----- Exercise inputs

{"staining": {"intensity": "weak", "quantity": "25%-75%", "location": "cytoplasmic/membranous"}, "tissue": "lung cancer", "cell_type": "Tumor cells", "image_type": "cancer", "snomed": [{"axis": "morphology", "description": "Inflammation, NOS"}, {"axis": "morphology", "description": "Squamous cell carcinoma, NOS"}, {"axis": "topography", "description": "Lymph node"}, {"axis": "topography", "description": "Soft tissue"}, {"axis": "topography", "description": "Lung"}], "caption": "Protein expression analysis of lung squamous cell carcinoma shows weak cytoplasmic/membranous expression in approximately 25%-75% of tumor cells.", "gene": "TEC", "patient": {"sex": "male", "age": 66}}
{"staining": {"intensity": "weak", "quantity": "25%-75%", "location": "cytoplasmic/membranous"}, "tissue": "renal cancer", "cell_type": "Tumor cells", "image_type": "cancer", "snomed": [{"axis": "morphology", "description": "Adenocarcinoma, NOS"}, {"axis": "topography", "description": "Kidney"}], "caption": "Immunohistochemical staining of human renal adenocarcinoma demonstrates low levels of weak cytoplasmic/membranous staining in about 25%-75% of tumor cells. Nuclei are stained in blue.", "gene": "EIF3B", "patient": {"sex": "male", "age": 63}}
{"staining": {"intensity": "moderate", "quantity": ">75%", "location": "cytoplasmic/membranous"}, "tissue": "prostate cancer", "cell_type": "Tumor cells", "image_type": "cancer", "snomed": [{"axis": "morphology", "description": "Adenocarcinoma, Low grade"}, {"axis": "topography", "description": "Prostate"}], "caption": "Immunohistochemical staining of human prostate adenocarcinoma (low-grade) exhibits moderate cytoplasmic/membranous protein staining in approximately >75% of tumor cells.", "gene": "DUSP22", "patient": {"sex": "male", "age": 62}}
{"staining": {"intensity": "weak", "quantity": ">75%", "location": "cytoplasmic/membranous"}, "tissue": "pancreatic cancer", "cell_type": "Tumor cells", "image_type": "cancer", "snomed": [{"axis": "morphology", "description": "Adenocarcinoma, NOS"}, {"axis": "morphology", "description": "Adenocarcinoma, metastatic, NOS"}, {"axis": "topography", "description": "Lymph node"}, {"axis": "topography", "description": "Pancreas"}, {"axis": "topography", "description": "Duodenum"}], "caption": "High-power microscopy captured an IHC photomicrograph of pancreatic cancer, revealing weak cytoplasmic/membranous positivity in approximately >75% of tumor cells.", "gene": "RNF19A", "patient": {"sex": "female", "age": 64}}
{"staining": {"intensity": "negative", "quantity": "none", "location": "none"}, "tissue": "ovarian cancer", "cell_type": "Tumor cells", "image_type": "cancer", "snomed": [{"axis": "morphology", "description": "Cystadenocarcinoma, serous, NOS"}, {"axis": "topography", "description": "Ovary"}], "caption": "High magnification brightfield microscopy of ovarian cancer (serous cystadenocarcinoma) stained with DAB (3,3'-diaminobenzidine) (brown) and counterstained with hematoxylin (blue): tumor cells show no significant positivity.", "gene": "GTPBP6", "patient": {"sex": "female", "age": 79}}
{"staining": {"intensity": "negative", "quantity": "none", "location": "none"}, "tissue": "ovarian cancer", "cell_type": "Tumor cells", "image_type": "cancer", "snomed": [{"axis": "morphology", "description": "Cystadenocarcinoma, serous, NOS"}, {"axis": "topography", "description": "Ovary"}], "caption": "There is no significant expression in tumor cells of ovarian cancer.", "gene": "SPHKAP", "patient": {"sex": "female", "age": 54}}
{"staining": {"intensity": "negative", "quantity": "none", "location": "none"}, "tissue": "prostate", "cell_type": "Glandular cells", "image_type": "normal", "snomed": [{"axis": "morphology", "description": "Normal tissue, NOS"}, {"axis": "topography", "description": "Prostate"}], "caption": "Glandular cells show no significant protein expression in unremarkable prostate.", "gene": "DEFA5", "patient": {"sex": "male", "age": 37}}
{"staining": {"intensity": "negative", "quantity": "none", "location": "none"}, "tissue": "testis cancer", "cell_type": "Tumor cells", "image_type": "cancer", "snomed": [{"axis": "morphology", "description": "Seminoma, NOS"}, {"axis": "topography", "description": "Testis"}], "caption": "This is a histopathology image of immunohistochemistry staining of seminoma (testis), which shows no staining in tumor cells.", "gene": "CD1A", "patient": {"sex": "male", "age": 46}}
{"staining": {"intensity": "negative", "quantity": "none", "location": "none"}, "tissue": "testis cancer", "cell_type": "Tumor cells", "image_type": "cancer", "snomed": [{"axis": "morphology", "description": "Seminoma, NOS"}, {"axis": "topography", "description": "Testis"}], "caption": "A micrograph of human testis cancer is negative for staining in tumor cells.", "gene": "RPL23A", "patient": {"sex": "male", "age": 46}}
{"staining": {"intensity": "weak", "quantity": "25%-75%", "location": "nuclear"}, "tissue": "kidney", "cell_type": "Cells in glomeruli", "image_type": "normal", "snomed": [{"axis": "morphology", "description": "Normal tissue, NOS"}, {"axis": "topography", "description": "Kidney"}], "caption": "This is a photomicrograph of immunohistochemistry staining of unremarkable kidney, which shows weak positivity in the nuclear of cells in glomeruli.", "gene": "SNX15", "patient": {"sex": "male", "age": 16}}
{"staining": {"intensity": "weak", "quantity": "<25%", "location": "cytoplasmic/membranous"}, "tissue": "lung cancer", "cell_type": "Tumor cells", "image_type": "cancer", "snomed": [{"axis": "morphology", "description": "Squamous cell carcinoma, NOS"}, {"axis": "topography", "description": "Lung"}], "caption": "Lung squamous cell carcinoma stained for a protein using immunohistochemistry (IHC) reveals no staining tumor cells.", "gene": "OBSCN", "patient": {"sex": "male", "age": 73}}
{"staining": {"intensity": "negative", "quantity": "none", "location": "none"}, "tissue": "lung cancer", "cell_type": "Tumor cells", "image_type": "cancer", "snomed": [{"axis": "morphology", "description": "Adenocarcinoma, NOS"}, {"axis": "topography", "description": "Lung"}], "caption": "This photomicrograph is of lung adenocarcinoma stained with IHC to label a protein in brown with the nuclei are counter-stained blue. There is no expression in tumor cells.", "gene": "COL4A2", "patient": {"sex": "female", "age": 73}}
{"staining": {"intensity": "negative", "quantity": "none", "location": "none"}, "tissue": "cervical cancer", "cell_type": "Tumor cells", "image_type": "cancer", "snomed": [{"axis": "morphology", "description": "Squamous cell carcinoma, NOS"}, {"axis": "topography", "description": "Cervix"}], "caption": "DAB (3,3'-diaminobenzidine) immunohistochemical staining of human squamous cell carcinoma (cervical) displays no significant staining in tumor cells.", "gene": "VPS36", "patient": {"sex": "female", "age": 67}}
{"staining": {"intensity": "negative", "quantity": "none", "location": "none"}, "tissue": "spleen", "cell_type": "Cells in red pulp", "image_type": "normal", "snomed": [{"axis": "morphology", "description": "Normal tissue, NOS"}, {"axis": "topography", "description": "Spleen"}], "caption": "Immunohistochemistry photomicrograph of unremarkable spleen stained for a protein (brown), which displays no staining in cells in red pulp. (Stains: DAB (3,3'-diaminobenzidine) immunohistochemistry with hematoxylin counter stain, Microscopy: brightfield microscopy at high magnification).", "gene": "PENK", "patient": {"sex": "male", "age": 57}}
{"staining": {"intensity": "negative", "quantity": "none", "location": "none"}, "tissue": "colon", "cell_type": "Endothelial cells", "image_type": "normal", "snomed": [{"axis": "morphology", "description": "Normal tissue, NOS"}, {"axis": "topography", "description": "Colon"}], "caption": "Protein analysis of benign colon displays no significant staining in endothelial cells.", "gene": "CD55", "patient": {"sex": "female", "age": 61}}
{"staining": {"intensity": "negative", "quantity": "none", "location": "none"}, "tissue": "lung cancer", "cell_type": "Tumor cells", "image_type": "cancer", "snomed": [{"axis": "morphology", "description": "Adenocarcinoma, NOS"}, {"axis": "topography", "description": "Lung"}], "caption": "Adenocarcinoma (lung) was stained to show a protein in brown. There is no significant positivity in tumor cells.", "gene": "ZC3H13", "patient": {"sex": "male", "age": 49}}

----------

● Task instructions
As listed above, the lines from the line with "no significant protein" to the line with "micrograph of human" are to be echoed exactly, with both ends included and nothing added.

● Answer space
{"staining": {"intensity": "negative", "quantity": "none", "location": "none"}, "tissue": "prostate", "cell_type": "Glandular cells", "image_type": "normal", "snomed": [{"axis": "morphology", "description": "Normal tissue, NOS"}, {"axis": "topography", "description": "Prostate"}], "caption": "Glandular cells show no significant protein expression in unremarkable prostate.", "gene": "DEFA5", "patient": {"sex": "male", "age": 37}}
{"staining": {"intensity": "negative", "quantity": "none", "location": "none"}, "tissue": "testis cancer", "cell_type": "Tumor cells", "image_type": "cancer", "snomed": [{"axis": "morphology", "description": "Seminoma, NOS"}, {"axis": "topography", "description": "Testis"}], "caption": "This is a histopathology image of immunohistochemistry staining of seminoma (testis), which shows no staining in tumor cells.", "gene": "CD1A", "patient": {"sex": "male", "age": 46}}
{"staining": {"intensity": "negative", "quantity": "none", "location": "none"}, "tissue": "testis cancer", "cell_type": "Tumor cells", "image_type": "cancer", "snomed": [{"axis": "morphology", "description": "Seminoma, NOS"}, {"axis": "topography", "description": "Testis"}], "caption": "A micrograph of human testis cancer is negative for staining in tumor cells.", "gene": "RPL23A", "patient": {"sex": "male", "age": 46}}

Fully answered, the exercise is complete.